DATA FOR THIS TASK Block Start
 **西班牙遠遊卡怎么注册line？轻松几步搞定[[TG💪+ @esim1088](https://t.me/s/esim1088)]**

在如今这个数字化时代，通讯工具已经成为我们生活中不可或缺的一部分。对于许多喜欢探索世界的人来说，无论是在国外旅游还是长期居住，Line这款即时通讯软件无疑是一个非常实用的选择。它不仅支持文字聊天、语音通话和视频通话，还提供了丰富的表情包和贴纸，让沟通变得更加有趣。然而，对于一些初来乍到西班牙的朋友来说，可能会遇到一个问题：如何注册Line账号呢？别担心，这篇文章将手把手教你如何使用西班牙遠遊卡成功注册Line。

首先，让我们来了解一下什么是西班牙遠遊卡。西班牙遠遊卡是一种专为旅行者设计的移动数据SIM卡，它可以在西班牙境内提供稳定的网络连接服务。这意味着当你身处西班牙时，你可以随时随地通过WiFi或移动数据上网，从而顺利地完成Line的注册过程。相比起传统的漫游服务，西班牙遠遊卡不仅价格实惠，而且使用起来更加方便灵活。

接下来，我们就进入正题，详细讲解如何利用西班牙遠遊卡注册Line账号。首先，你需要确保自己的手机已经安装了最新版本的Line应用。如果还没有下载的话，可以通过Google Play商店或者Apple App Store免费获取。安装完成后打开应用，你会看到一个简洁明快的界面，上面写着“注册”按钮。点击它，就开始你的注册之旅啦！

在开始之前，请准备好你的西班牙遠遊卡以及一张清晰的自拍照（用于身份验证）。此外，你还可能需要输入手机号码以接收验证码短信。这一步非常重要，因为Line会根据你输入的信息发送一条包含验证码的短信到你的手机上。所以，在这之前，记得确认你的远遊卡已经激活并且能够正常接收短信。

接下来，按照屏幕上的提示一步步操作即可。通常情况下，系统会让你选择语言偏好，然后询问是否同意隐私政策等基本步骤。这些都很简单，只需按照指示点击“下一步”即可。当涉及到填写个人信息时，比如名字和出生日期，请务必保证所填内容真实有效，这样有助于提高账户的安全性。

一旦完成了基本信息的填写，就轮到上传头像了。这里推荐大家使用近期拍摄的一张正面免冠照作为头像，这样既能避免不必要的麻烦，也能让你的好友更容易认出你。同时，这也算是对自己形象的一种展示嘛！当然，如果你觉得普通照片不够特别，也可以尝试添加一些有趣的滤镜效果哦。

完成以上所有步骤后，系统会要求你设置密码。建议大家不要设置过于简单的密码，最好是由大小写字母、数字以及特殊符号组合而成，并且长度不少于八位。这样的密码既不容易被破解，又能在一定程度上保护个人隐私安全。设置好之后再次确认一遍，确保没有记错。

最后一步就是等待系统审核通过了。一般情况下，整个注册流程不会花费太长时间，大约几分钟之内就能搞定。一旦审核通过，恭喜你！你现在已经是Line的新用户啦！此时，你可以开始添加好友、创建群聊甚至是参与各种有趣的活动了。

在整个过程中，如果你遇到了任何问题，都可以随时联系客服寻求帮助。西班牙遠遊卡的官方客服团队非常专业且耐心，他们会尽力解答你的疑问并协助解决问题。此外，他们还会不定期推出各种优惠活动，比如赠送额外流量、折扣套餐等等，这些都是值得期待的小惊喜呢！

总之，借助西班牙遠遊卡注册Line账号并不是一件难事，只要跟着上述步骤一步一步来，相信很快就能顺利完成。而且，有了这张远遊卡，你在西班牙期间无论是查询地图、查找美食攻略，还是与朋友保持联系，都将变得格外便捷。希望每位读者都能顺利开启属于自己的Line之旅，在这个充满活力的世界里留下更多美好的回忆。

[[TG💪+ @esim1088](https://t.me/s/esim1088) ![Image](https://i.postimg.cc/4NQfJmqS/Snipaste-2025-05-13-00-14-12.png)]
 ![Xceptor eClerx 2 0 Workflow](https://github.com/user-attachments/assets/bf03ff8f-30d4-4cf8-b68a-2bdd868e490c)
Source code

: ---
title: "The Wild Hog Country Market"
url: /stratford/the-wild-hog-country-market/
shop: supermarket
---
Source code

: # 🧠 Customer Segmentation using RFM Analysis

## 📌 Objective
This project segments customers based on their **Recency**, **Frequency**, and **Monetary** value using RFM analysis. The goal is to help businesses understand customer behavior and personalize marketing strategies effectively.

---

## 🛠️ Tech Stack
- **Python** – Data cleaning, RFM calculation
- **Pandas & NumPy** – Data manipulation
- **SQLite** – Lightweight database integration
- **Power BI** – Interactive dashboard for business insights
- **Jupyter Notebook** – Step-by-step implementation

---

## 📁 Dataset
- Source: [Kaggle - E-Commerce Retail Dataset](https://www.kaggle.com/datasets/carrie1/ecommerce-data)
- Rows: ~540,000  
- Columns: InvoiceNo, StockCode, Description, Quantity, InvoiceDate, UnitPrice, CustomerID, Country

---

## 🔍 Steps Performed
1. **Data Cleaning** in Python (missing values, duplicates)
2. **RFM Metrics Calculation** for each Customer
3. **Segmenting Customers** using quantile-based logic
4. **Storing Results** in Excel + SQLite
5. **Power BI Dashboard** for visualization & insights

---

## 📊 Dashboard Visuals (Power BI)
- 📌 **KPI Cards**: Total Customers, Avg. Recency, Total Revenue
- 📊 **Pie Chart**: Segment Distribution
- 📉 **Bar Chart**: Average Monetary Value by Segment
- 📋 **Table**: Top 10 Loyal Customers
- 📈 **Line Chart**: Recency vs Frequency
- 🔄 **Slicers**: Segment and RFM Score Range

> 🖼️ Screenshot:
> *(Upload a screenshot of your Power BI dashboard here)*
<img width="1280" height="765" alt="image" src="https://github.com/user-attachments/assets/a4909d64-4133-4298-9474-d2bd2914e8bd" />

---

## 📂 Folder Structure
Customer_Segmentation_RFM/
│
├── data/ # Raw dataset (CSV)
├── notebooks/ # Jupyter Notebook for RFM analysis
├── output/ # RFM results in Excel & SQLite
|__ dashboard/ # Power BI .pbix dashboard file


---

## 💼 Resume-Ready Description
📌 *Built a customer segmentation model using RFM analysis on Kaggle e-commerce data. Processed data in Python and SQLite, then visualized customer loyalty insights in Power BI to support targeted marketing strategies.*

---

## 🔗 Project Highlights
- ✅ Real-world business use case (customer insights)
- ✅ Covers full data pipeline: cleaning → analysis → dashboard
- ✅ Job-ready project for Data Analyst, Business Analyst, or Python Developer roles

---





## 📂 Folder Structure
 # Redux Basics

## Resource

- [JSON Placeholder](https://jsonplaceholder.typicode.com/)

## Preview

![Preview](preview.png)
DATA FOR THIS TASK Block End
DATA FOR THIS TASK Block Start
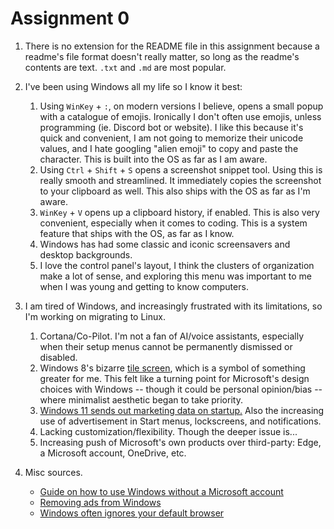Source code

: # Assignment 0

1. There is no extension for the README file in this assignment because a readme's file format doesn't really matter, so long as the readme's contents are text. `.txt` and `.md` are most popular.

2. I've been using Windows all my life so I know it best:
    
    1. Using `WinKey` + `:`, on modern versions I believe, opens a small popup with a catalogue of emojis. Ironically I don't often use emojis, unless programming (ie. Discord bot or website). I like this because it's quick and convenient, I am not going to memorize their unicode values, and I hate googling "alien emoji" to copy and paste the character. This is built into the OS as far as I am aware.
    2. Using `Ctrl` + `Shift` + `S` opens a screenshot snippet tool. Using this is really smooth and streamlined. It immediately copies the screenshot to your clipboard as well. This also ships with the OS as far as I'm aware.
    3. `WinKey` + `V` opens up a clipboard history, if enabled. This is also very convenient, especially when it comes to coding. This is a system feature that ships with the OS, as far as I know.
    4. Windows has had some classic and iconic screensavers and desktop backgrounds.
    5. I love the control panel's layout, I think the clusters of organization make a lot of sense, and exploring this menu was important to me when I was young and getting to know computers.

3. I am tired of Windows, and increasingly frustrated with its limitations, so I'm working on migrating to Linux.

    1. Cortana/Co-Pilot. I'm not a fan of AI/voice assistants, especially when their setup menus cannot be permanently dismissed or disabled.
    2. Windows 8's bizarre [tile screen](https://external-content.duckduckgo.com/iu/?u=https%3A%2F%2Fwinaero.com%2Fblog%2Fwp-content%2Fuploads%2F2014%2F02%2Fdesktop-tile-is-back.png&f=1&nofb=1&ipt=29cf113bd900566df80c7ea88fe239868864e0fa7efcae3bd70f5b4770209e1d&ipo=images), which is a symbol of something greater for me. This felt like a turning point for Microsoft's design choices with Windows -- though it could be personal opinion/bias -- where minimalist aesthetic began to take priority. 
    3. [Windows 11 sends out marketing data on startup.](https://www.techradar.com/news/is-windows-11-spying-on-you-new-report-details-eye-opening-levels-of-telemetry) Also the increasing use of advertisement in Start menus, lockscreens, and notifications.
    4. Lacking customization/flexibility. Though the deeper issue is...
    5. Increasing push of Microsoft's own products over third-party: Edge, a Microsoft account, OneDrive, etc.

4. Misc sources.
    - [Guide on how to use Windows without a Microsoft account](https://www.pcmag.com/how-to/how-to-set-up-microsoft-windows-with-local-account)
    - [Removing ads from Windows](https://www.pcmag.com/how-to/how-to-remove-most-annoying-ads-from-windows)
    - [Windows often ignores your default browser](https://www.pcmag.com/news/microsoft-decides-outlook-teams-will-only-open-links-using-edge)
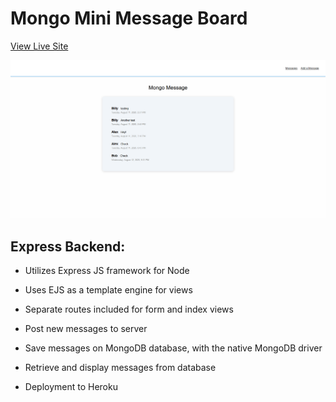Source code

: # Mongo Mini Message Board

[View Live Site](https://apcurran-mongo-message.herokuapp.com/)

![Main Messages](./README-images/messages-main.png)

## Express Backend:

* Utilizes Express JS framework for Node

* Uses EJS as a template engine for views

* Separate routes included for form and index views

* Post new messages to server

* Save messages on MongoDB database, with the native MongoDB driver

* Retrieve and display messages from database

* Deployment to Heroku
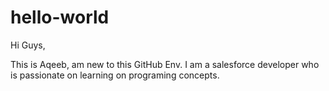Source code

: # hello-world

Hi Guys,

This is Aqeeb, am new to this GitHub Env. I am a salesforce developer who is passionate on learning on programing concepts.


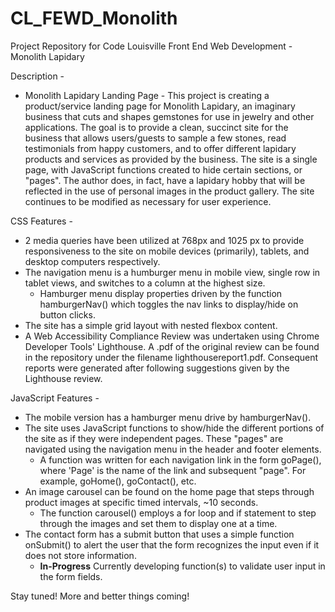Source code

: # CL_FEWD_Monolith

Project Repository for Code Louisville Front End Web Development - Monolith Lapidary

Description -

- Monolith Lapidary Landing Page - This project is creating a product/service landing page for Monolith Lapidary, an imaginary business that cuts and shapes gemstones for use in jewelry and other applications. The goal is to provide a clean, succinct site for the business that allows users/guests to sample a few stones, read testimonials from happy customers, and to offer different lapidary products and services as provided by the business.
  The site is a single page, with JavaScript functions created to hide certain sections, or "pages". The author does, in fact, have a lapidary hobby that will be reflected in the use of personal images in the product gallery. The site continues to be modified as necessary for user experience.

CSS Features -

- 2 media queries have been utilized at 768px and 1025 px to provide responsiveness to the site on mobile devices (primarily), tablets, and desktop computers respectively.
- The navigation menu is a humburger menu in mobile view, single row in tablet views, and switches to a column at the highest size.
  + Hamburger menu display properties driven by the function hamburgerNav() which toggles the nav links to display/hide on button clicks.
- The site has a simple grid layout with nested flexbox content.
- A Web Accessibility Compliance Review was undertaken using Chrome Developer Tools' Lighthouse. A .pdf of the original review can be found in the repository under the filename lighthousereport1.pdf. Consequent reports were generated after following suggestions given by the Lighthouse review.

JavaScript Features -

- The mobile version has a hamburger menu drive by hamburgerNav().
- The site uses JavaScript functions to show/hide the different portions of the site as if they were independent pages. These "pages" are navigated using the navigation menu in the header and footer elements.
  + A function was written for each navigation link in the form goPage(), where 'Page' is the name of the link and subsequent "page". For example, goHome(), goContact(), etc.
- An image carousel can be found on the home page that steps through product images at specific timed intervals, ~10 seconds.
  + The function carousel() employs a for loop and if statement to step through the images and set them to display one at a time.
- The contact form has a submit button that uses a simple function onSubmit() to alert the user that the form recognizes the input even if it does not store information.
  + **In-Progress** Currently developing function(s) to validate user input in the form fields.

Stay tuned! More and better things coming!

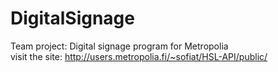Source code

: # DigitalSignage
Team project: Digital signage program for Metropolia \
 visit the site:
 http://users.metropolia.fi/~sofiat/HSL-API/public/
DATA FOR THIS TASK Block End
DATA FOR THIS TASK Block Start
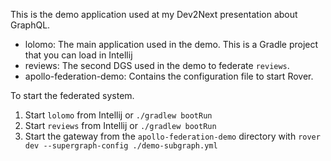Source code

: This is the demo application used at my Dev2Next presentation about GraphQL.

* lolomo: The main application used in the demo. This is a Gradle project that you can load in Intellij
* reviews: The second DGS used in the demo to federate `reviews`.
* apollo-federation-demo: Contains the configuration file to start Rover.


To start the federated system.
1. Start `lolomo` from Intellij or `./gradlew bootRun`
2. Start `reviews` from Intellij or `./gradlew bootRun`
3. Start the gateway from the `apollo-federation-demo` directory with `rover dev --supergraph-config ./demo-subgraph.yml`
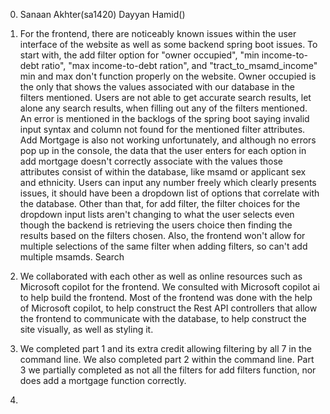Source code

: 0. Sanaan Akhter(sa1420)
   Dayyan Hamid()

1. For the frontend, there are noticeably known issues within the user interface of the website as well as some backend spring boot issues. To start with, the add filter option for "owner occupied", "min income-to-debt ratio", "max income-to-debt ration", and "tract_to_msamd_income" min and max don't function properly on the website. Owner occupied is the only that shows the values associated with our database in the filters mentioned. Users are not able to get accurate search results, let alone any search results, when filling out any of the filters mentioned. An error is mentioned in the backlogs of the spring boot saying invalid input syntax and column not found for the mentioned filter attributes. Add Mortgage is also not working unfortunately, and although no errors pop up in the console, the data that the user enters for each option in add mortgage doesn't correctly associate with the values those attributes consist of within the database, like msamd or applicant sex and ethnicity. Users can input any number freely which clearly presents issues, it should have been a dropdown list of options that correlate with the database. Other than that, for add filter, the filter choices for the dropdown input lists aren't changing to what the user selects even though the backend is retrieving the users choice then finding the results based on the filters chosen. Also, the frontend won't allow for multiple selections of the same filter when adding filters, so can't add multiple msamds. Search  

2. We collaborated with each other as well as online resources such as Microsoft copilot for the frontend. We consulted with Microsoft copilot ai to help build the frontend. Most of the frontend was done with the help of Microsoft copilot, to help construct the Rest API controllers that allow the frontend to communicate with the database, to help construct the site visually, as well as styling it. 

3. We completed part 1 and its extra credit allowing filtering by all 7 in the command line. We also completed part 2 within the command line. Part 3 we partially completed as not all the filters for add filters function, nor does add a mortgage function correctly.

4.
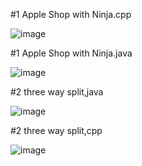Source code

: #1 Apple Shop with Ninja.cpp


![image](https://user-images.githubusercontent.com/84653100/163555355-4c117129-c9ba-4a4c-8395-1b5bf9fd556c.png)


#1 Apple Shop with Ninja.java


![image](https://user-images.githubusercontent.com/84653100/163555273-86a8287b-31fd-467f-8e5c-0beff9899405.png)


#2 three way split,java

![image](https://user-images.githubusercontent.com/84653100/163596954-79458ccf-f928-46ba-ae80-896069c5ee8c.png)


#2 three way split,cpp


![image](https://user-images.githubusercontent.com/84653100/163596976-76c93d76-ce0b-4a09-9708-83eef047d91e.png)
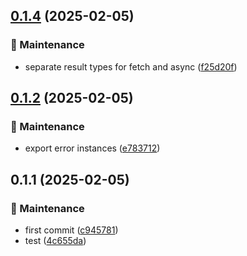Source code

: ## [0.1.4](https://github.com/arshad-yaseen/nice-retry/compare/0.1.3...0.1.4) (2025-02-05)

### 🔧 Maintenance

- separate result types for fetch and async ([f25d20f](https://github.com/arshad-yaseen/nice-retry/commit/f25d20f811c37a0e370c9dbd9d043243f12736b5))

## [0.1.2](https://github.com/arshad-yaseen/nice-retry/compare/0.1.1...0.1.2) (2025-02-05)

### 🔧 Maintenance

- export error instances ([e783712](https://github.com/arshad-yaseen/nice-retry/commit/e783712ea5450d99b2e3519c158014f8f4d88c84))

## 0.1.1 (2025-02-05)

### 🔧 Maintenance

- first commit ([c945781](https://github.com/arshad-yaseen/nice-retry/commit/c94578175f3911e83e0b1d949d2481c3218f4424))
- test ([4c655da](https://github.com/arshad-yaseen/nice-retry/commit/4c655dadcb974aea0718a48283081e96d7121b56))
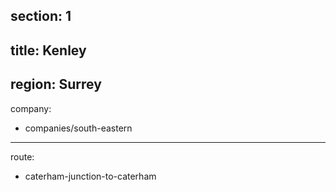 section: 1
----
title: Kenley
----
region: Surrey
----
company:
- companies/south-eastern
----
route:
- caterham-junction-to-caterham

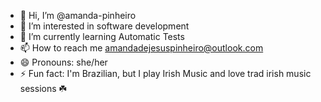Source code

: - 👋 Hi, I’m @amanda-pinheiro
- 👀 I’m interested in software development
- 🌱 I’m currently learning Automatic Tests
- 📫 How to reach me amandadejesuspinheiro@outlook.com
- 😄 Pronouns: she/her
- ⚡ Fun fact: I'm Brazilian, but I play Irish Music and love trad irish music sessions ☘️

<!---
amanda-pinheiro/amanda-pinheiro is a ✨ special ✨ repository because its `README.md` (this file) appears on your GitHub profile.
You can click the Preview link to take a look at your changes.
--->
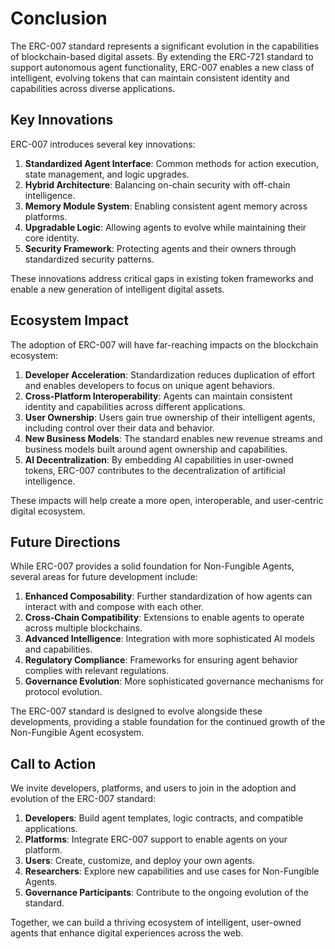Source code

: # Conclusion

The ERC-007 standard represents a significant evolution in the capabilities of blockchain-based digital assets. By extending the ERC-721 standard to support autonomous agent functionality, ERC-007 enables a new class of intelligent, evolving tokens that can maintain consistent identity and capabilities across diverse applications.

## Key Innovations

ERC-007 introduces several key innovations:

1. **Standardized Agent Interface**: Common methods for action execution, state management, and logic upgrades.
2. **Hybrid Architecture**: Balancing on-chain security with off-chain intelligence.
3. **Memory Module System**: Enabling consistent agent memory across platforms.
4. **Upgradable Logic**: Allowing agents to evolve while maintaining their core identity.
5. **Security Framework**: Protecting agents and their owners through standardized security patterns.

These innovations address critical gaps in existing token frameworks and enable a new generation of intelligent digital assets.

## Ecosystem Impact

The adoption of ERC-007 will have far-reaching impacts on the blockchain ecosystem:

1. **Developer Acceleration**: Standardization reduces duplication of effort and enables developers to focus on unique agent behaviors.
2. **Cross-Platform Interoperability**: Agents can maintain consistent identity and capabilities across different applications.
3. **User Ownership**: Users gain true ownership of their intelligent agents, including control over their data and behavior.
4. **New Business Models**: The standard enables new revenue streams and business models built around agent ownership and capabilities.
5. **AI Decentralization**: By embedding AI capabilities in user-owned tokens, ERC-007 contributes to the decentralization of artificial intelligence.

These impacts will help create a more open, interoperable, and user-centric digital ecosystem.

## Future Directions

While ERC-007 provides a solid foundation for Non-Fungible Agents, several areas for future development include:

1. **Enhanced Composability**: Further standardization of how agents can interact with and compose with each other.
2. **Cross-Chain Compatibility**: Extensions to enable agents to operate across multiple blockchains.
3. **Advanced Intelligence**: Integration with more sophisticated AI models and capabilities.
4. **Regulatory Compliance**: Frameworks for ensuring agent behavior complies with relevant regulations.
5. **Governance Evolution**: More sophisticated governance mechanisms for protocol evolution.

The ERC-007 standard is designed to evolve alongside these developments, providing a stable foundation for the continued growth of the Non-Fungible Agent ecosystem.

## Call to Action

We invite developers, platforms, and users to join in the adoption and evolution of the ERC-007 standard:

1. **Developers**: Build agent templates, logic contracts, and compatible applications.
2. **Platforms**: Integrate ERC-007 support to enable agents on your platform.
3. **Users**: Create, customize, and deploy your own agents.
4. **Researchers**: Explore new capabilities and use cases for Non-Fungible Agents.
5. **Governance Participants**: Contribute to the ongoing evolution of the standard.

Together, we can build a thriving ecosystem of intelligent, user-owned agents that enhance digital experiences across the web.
DATA FOR THIS TASK Block End
The response should be the listing above, limited to the lines between the one holding "- **Python** – Data cleaning, RFM calculation" and the one holding "for RFM analysis", inclusive, reproduced exactly.

- **Python** – Data cleaning, RFM calculation
- **Pandas & NumPy** – Data manipulation
- **SQLite** – Lightweight database integration
- **Power BI** – Interactive dashboard for business insights
- **Jupyter Notebook** – Step-by-step implementation

---

## 📁 Dataset
- Source: [Kaggle - E-Commerce Retail Dataset](https://www.kaggle.com/datasets/carrie1/ecommerce-data)
- Rows: ~540,000  
- Columns: InvoiceNo, StockCode, Description, Quantity, InvoiceDate, UnitPrice, CustomerID, Country

---

## 🔍 Steps Performed
1. **Data Cleaning** in Python (missing values, duplicates)
2. **RFM Metrics Calculation** for each Customer
3. **Segmenting Customers** using quantile-based logic
4. **Storing Results** in Excel + SQLite
5. **Power BI Dashboard** for visualization & insights

---

## 📊 Dashboard Visuals (Power BI)
- 📌 **KPI Cards**: Total Customers, Avg. Recency, Total Revenue
- 📊 **Pie Chart**: Segment Distribution
- 📉 **Bar Chart**: Average Monetary Value by Segment
- 📋 **Table**: Top 10 Loyal Customers
- 📈 **Line Chart**: Recency vs Frequency
- 🔄 **Slicers**: Segment and RFM Score Range

> 🖼️ Screenshot:
> *(Upload a screenshot of your Power BI dashboard here)*
<img width="1280" height="765" alt="image" src="https://github.com/user-attachments/assets/a4909d64-4133-4298-9474-d2bd2914e8bd" />

---

## 📂 Folder Structure
Customer_Segmentation_RFM/
│
├── data/ # Raw dataset (CSV)
├── notebooks/ # Jupyter Notebook for RFM analysis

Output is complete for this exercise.